Andrew Kaploun, Frances Lee, Aran Pando, Michael Theos
We will often give a top-level overview, then explain key terms afterwards. Items in bold indicate they do not need to be fully understood, as we will explain them in more detail in the relevant section of the document.
The execution flow of our program is shown below, extended from our midpoint submission:
while true:
while hasInputs() and not tooManyRunning():
input <- getInput()
async queueRun(input)
while existsCompletedRuns():
resultStats <- getResult()
if resultStats.isCrash():
finish_and_record_success()
cache[input] = resultStats
mutateEventually(resultStats)
while existsInputsToMutate()and not tooManyQueued():
prevResult <- getMutate()
for tactic in tactics:
for mutation in $TYPE_mutator(prevResult, tactic):
newInput(mutation)
The new paradigm can be split into 3 stages; running, checking, mutating. First, we queue available inputs up to a limit, then we retrieve the results of these runs and
a) check if we're done,
b) queue inputs to be mutated,
c) we mutate to produce new inputs which can use many strategies.

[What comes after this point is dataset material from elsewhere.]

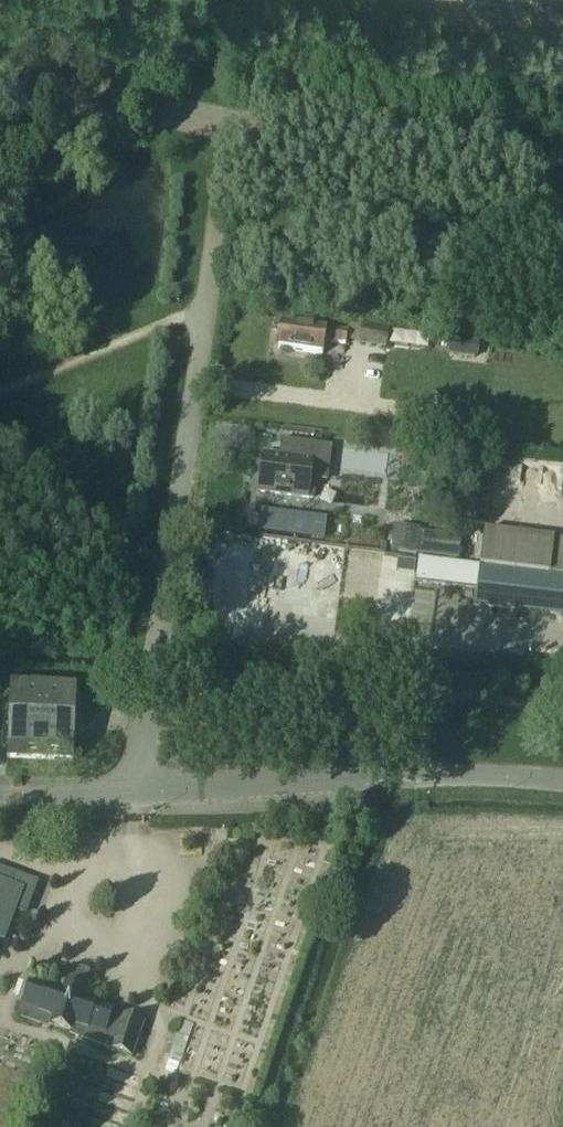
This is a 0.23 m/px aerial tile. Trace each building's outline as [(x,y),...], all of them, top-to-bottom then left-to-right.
[(345,334),(324,331),(279,325),(276,349),(320,355),(322,342),(343,345),(345,334)] [(385,347),(388,330),(360,327),(359,328),(347,326),(345,344),(357,345),(357,343),(385,347)] [(475,341),(474,341),(451,338),(449,352),(473,355),(475,341)] [(327,466),(329,447),(288,442),(286,457),(261,454),(256,492),(250,491),(248,502),(255,503),(256,495),(308,502),(313,465),(327,466)] [(261,513),(258,534),(306,540),(309,519),(261,513)] [(459,561),(462,537),(420,532),(421,528),(396,525),(391,552),(459,561)] [(562,614),(562,579),(479,569),(479,567),(418,560),(415,582),(476,590),(474,605),(562,616),(562,614)] [(9,685),(6,760),(39,761),(42,686),(9,685)] [(42,686),(39,761),(72,762),(75,688),(42,686)] [(13,916),(12,916),(14,912),(23,915),(34,885),(14,877),(10,888),(6,887),(6,886),(0,883),(0,941),(3,942),(5,936),(6,937),(13,916)] [(112,1011),(92,1005),(93,1003),(81,999),(83,994),(60,987),(59,991),(46,987),(46,989),(29,983),(28,986),(24,985),(18,1001),(23,1003),(22,1005),(20,1005),(16,1018),(40,1027),(42,1021),(49,1024),(49,1025),(71,1033),(73,1027),(81,1030),(77,1040),(100,1048),(103,1042),(111,1045),(109,1051),(131,1059),(143,1024),(112,1013),(112,1011)]
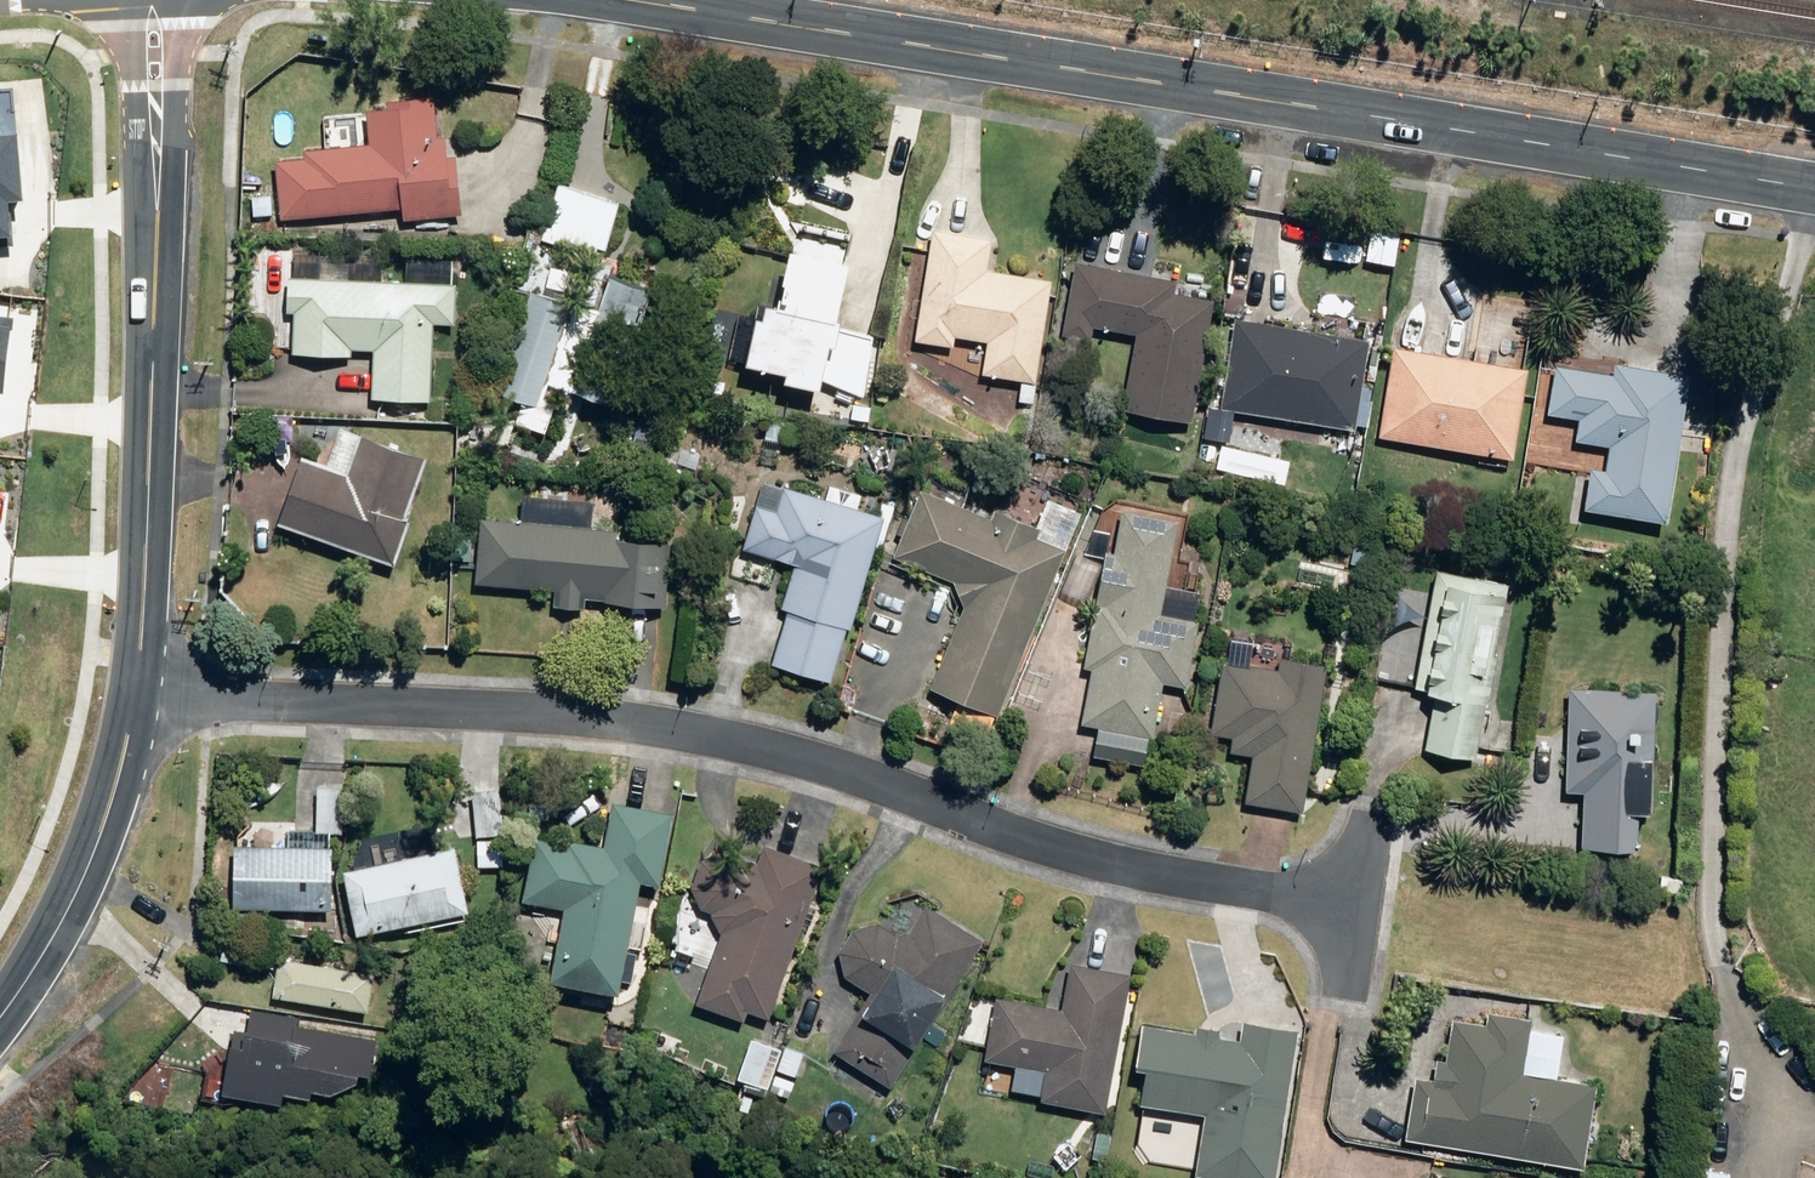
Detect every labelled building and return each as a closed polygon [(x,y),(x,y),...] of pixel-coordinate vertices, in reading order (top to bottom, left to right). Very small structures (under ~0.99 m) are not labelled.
[(13,234),(9,193),(27,191),(20,119),(3,121),(0,91),(0,235),(13,234)] [(397,210),(398,222),(458,216),(452,157),(445,158),(443,138),(434,138),(431,98),(383,103),(384,111),(363,113),(367,145),(300,152),(301,161),(272,164),(278,221),(397,210)] [(538,245),(594,260),(596,249),(604,252),(617,203),(553,187),(538,245)] [(981,376),(1033,384),(1049,283),(985,274),(990,242),(931,233),(914,342),(952,348),(954,339),(986,344),(981,376)] [(778,382),(812,390),(822,347),(828,348),(832,326),(828,325),(841,266),(784,254),(770,312),(761,310),(758,325),(751,323),(741,365),(780,374),(778,382)] [(369,402),(429,404),(432,326),(452,326),(455,264),(414,263),(414,284),(380,283),(381,261),(346,260),(346,282),(316,281),(316,258),(293,257),(291,280),(284,280),(284,315),(291,315),(289,356),(349,358),(349,352),(371,352),(369,402)] [(1121,411),(1189,424),(1212,301),(1172,294),(1175,283),(1073,264),(1060,335),(1090,341),(1092,327),(1135,336),(1121,411)] [(540,384),(611,408),(651,292),(607,277),(595,313),(569,304),(568,307),(527,293),(493,393),(533,406),(540,384)] [(1190,296),(1211,299),(1212,286),(1193,283),(1190,296)] [(0,315),(0,383),(6,383),(13,317),(0,315)] [(1494,347),(1505,348),(1514,340),(1514,330),(1507,321),(1496,319),(1488,327),(1487,339),(1494,347)] [(1219,411),(1353,434),(1368,343),(1234,321),(1219,411)] [(1377,439),(1510,461),(1525,370),(1392,349),(1377,439)] [(1582,511),(1663,524),(1688,377),(1613,364),(1611,378),(1553,369),(1545,415),(1577,421),(1574,442),(1606,448),(1602,472),(1589,469),(1582,511)] [(350,538),(396,555),(406,524),(402,523),(424,461),(355,437),(342,474),(297,458),(273,526),(345,552),(350,538)] [(646,482),(669,494),(684,466),(692,470),(698,459),(682,450),(674,465),(659,458),(646,482)] [(769,666),(828,684),(844,630),(848,631),(882,519),(854,512),(858,497),(828,488),(824,502),(781,490),(774,513),(754,506),(741,551),(793,566),(779,611),(786,612),(769,666)] [(928,691),(995,718),(1063,552),(1034,541),(1038,531),(993,512),(990,520),(920,491),(892,558),(952,582),(945,600),(962,608),(928,691)] [(556,611),(577,612),(578,595),(602,597),(601,606),(664,611),(669,546),(613,541),(614,532),(590,531),(592,506),(520,500),(518,524),(478,521),(472,585),(557,592),(556,611)] [(1079,727),(1151,739),(1160,685),(1185,689),(1195,622),(1158,616),(1174,522),(1117,512),(1110,554),(1103,553),(1085,670),(1088,670),(1079,727)] [(1424,753),(1474,761),(1484,703),(1488,704),(1496,654),(1494,653),(1505,584),(1433,572),(1414,689),(1426,691),(1424,697),(1433,699),(1424,753)] [(1179,617),(1195,619),(1199,590),(1183,588),(1179,617)] [(1243,804),(1299,813),(1324,668),(1277,660),(1276,673),(1221,664),(1209,735),(1232,739),(1230,754),(1251,758),(1243,804)] [(1580,853),(1633,854),(1634,815),(1651,816),(1653,692),(1602,691),(1602,696),(1585,696),(1585,691),(1566,690),(1564,792),(1581,792),(1580,853)] [(229,911),(326,913),(328,831),(341,832),(341,788),(315,787),(313,831),(286,831),(286,849),(231,848),(229,911)] [(470,797),(473,840),(499,838),(496,796),(470,797)] [(545,986),(614,1000),(637,885),(656,889),(671,817),(609,806),(601,849),(574,844),(573,847),(532,838),(518,904),(560,912),(545,986)] [(695,1006),(740,1023),(743,1014),(764,1022),(820,867),(761,846),(753,866),(718,854),(699,862),(690,889),(699,908),(713,913),(711,919),(720,938),(695,1006)] [(339,873),(353,940),(466,915),(452,849),(339,873)] [(832,1053),(887,1089),(981,944),(924,907),(907,935),(893,938),(875,927),(850,932),(837,952),(843,978),(869,996),(832,1053)] [(269,1001),(364,1016),(371,975),(349,972),(352,954),(332,951),(334,945),(316,942),(315,948),(298,945),(295,963),(275,960),(269,1001)] [(1039,1103),(1103,1115),(1129,977),(1069,965),(1060,1012),(993,1000),(982,1062),(1045,1074),(1039,1103)] [(373,1042),(293,1027),(294,1021),(250,1013),(245,1036),(231,1034),(219,1101),(274,1111),(276,1101),(302,1106),(304,1098),(325,1102),(351,1090),(352,1083),(365,1085),(373,1042)] [(1402,1141),(1581,1172),(1595,1089),(1552,1082),(1560,1037),(1529,1032),(1530,1022),(1488,1015),(1486,1028),(1450,1021),(1440,1083),(1413,1078),(1402,1141)] [(1199,1177),(1271,1177),(1297,1032),(1241,1022),(1238,1043),(1216,1039),(1217,1035),(1194,1031),(1193,1034),(1140,1025),(1132,1073),(1142,1075),(1137,1104),(1203,1116),(1192,1177),(1199,1177)] [(745,1085),(765,1092),(778,1053),(758,1047),(745,1085)] [(774,1072),(795,1079),(804,1055),(783,1047),(774,1072)]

We take some inspiration from AFL (https://lcamtuf.blogspot.com/2014/08/binary-fuzzing-strategies-what-works.html) in that we explicitly name a number of different ‘tactics’ for mutating the input.
Our approach differs from AFL in that we make customizations that account for the fact that we know the structure of the program. Whilst AFL does inputs in the following order:
- A bunch of special cases like INT_MAX
- Bitflips on the original seed input
- Finally, splicing together various cases to incorporate the seed input with INT_MAX somewhere
However, for our approach: since we know the structure of the data, we can mutate our fields with special values as one of our tactics, and prioritise this mutation heavily.

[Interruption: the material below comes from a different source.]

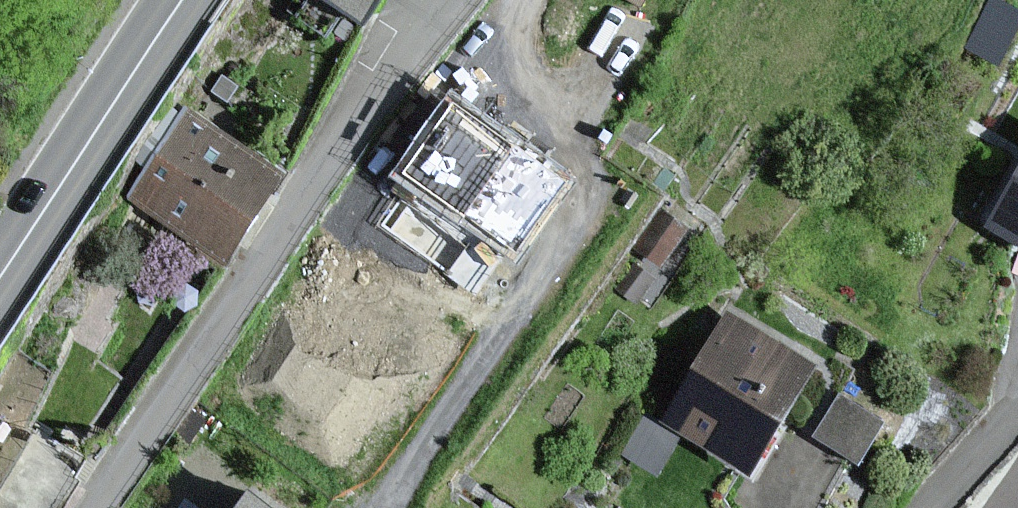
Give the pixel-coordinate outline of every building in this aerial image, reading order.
[(350,28),(370,0),(309,0),(350,28)] [(570,178),(450,96),(394,176),(514,259),(570,178)] [(275,185),(177,121),(122,204),(219,269),(275,185)] [(973,224),(1017,250),(1017,147),(973,224)] [(809,368),(723,316),(656,426),(641,417),(616,459),(650,480),(676,437),(742,477),(809,368)] [(834,389),(820,432),(862,446),(876,403),(834,389)] [(239,498),(231,507),(253,507),(239,498)]
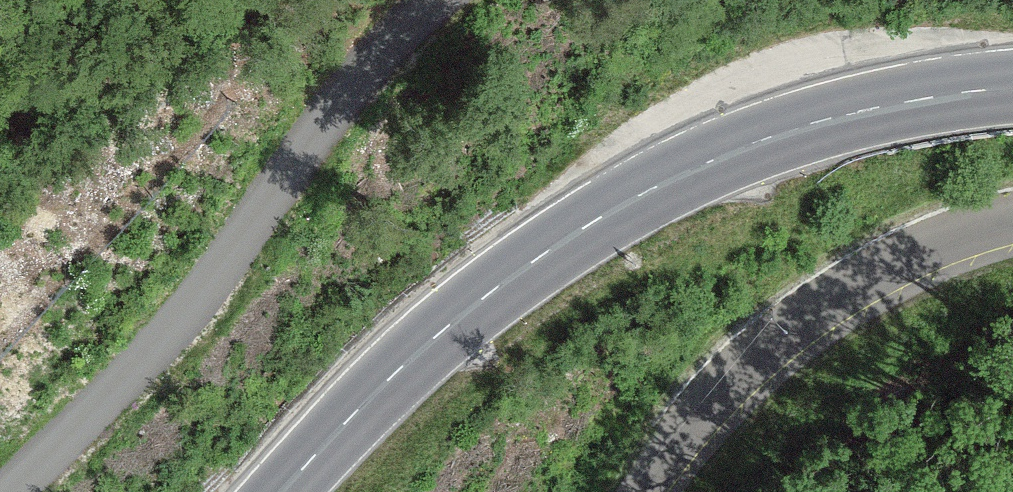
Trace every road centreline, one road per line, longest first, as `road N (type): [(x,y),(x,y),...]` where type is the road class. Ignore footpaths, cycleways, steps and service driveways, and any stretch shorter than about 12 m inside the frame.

We engage in many ways (tactics) for generating a list of inputs given one input:
- Bitflip tactic:
- For each bit:
- Generate a mutation with that bit flipped
- For each bit:
- Miscellaneous tactic:
- Generate an input that adds a level of nesting in the JSON/XML list or dictionary,
- an input that deletes a character,
- an input that inserts a character,
- an input that adds/subtracts an integer/float,
- and so on
- ‘Meme’ tactic:
- Generates inputs with things like format strings, int_max, 0, -1, long strings; that are ‘brute force’ special cases.

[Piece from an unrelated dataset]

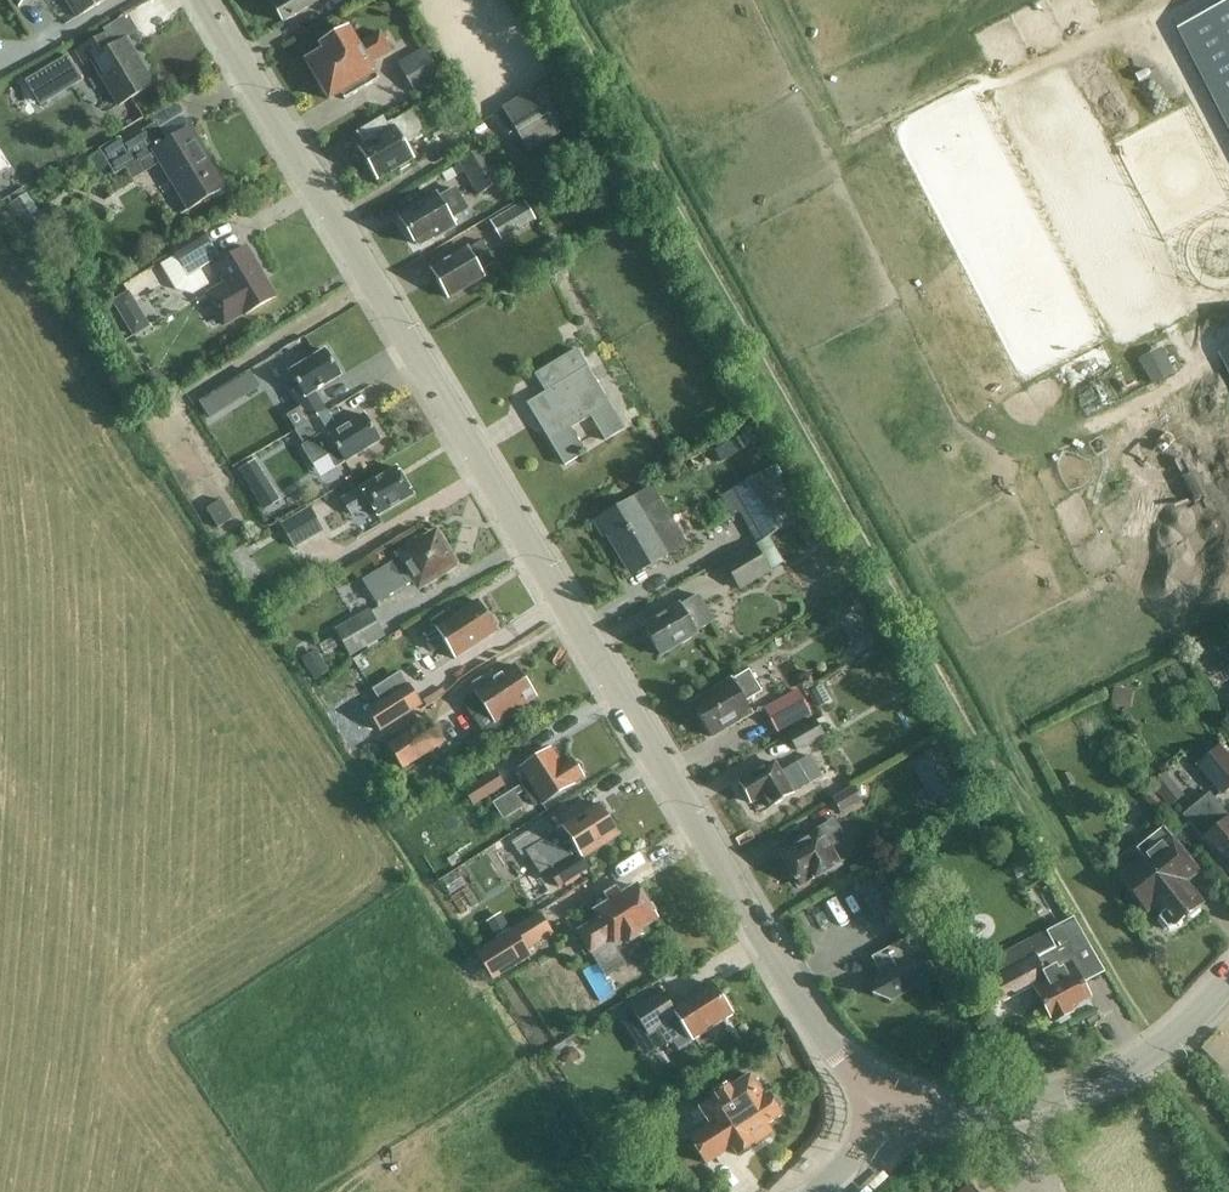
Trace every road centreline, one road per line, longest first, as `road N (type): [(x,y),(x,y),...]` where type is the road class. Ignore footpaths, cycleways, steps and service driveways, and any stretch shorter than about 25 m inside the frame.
road 1 (tertiary): [(889,1101),(842,1061),(789,981),(204,0)]
road 2 (tertiary): [(889,1101),(1004,1105),(1084,1087),(1162,1050),(1228,985)]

Currently, we use the ‘meme’ tactic and the miscellaneous tactic, since bitflips are small changes and won’t work as well without a code coverage metric.
Since the midpoint check-in we have added code coverage to the program. The same tactics are used to generate randomly mutated inputs, however, the code coverage guides input mutation in the right direction. More information on that in the Something Awesome section.
At the beginning of our program, we detect the type of input and correspondingly decide to use one of the file type mutators. These file mutators mutate the input file.
- JSON mutator
- CSV mutator
- XML mutator
- Plain text mutator
These mutators call individual type mutators for all the primitive types in JSON:
- int
- string
- float
- boolean
- JSON object (dictionary)
- List
- Insert min and max
- Make zero (makes numbers zero and makes strings empty)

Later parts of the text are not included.